Birthday Week

I made a list of things I would like to do in the new age:

  1. join ocean swim next summer
  2. tramping , do at least one of the great walks in NZ
  3. Get outside more
  4. Plant things, make our backyard alive

I listened to a really good talk on how to control our breath. In life often we are faced with stimulation and response. For example, you broke your favourite cup, thats a stimulation, then the response either would be very mad about it or you shrug and tidy up the broken pieces. Often, there is a pause between the two, thats when you get to make the choice and it could be life changing moments. I remember when I was in the hospital bed waiting for Isabella to be born, the hospital nurse mentioned how tranquil I seemed to be. It was still one of the most proud moments I had about myself. Magnus and I attended hypno-birthing class, and I practiced breathing techniques every day before I went into labour. I can recall vividly how the way I breath change my level of anxiety and fear. One skill I always want to learn is being fearful but still continue to act.

When I was in my late teens, I was very into adventure activities. My main goal to come to NZ was to do Bungy jumping and I ticked that off the list in the first 2 years arrived in NZ. It was during one of the surfing trips I got swept out to the sea by under currents, I came face to face with fear and experienced how it could paralyse your physical movements. During early years at University, I also had a few panic attacks. Now looking back, all of these can be considered as practice of making the right decision when I experienced stimulation and response. The older I get, the more I avoid to putting myself into uncomfortable situations. Also I get better at telling stories about myself of things I am good at and the things I am hopeless with. I miss the fearless me, detached with any defined things about myself. So I promise myself the older I get the more I am going to practice of facing fear.
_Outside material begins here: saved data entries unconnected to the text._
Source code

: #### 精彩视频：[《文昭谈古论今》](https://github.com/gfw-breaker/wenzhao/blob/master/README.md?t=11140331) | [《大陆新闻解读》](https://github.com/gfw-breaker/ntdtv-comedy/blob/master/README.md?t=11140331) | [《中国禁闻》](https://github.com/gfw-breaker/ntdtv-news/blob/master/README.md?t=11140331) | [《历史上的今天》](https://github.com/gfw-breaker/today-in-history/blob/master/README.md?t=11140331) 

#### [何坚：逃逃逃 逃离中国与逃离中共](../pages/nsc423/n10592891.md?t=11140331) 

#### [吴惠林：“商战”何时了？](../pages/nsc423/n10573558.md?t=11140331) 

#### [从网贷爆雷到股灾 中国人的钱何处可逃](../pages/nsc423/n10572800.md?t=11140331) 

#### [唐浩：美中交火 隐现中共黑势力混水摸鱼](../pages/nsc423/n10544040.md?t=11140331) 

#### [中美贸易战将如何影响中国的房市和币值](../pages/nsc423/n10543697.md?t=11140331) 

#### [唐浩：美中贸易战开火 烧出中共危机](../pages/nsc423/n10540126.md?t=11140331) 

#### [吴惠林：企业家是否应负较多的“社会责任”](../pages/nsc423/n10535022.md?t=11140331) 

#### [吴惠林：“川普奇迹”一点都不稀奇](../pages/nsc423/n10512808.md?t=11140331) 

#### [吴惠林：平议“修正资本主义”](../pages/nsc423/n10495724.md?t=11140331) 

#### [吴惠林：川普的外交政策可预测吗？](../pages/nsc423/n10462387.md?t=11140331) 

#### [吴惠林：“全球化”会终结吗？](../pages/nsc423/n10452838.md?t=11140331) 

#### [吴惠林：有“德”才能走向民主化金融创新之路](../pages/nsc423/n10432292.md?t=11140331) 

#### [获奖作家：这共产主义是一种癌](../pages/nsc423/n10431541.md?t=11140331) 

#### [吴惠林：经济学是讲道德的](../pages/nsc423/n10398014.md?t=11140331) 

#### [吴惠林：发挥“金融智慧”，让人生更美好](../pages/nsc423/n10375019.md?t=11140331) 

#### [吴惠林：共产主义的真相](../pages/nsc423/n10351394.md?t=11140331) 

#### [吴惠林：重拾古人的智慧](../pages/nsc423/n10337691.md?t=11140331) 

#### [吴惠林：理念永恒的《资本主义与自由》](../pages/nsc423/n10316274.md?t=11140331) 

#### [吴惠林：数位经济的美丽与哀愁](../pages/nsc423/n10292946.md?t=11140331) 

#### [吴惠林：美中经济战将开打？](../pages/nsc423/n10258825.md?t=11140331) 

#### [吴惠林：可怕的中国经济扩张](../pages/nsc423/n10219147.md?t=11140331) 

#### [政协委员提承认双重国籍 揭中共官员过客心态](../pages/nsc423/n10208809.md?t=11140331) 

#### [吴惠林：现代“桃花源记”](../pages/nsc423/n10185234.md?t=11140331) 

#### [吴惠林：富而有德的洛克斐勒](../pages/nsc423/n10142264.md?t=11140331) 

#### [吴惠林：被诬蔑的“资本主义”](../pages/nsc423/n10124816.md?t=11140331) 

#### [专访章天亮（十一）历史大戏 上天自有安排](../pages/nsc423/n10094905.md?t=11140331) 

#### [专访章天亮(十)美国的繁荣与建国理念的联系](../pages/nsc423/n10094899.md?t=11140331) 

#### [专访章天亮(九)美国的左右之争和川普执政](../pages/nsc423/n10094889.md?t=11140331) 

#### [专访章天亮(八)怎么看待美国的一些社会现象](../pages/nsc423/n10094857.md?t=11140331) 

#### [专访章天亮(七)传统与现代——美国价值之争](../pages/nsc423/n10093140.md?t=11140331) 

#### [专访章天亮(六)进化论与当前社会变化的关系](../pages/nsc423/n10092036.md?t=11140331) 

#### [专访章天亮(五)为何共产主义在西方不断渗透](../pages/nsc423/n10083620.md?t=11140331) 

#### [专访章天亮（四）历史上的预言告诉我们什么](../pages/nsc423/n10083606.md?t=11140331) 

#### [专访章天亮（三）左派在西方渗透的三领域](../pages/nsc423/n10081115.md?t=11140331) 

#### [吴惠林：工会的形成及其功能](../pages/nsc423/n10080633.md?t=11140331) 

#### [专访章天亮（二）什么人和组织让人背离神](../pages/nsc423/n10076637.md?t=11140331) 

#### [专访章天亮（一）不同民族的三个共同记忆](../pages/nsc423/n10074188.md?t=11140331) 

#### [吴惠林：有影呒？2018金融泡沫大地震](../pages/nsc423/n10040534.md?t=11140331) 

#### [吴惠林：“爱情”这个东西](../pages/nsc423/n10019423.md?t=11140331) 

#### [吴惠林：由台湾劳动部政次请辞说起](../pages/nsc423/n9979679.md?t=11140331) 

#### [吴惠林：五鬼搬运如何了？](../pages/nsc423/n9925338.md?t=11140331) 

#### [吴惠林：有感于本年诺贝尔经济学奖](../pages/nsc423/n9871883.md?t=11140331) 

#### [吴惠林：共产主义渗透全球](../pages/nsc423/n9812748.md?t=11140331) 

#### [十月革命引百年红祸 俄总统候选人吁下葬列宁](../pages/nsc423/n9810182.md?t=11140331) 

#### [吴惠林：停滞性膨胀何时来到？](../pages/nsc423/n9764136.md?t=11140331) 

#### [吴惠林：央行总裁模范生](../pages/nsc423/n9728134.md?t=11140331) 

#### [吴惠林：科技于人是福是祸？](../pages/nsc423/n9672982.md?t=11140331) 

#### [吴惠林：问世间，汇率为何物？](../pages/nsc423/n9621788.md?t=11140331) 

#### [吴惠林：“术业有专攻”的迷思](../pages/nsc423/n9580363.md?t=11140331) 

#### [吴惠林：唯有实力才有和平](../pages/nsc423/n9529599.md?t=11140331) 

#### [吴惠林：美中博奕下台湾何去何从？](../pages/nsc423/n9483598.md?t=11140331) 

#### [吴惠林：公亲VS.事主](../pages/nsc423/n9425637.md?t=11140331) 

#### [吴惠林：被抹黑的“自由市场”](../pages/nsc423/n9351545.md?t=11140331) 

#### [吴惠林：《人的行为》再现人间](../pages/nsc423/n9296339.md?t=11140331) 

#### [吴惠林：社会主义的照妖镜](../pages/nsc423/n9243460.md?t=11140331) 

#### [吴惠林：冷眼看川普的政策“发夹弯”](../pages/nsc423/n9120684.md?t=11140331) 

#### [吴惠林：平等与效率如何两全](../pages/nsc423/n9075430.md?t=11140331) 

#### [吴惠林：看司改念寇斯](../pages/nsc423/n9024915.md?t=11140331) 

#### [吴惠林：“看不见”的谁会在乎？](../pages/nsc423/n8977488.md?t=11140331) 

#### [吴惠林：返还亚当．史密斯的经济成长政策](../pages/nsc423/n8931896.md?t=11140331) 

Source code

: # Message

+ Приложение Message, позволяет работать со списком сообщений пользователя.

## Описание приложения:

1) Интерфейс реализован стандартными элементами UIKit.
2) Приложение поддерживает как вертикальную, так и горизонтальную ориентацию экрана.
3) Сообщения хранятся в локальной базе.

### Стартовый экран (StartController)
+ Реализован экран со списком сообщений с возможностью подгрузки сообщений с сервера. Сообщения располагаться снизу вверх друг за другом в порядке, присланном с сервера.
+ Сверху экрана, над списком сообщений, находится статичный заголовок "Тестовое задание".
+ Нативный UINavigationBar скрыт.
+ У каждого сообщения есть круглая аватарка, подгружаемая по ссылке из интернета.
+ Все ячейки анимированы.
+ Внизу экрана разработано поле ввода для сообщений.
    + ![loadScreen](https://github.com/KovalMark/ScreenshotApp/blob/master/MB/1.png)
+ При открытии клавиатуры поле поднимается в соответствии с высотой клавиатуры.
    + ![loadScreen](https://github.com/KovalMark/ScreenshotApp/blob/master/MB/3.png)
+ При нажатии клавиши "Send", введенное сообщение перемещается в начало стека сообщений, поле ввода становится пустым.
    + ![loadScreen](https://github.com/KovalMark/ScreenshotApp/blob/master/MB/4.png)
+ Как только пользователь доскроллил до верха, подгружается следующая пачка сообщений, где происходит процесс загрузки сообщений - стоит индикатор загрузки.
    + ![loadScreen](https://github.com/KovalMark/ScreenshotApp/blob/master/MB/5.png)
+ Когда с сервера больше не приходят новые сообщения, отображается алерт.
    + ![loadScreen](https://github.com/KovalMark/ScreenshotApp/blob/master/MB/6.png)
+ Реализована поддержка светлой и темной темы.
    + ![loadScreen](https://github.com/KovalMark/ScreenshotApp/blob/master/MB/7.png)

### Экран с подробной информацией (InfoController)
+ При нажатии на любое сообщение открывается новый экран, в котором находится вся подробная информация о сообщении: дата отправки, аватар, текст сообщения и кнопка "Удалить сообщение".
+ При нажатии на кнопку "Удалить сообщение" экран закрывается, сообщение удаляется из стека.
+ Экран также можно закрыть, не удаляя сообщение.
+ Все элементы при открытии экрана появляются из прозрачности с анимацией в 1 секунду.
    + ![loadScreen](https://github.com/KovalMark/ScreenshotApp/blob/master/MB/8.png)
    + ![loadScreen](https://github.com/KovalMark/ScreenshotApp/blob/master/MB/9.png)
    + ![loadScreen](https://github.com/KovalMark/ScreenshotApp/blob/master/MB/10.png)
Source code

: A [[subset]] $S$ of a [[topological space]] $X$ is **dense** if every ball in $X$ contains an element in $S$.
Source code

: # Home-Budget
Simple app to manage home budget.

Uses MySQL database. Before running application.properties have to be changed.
We can not make good of the future, yet we do many things telling ourself these decisions going to secure our future. If anything the past 3 months have taught me would be the world is becoming a difficult place to predict. I enjoy being in control, so the only thing I can be aware of and have some control is breathing. Did you know that we breath 23,000 times a day and often we are not truly aware of completing these in and outs. Human body is truly incredible.

So in this new age, the aim is to get uncomfortable more in return of growth and a little bit more wisdom. Get better at breathing and use that to navigate through adventures in life. I gave up on understand how the world works for a bit as long as Trump is still in power. I decided to focus on myself, understand my mind, my body and how my actions impact on people and things around me.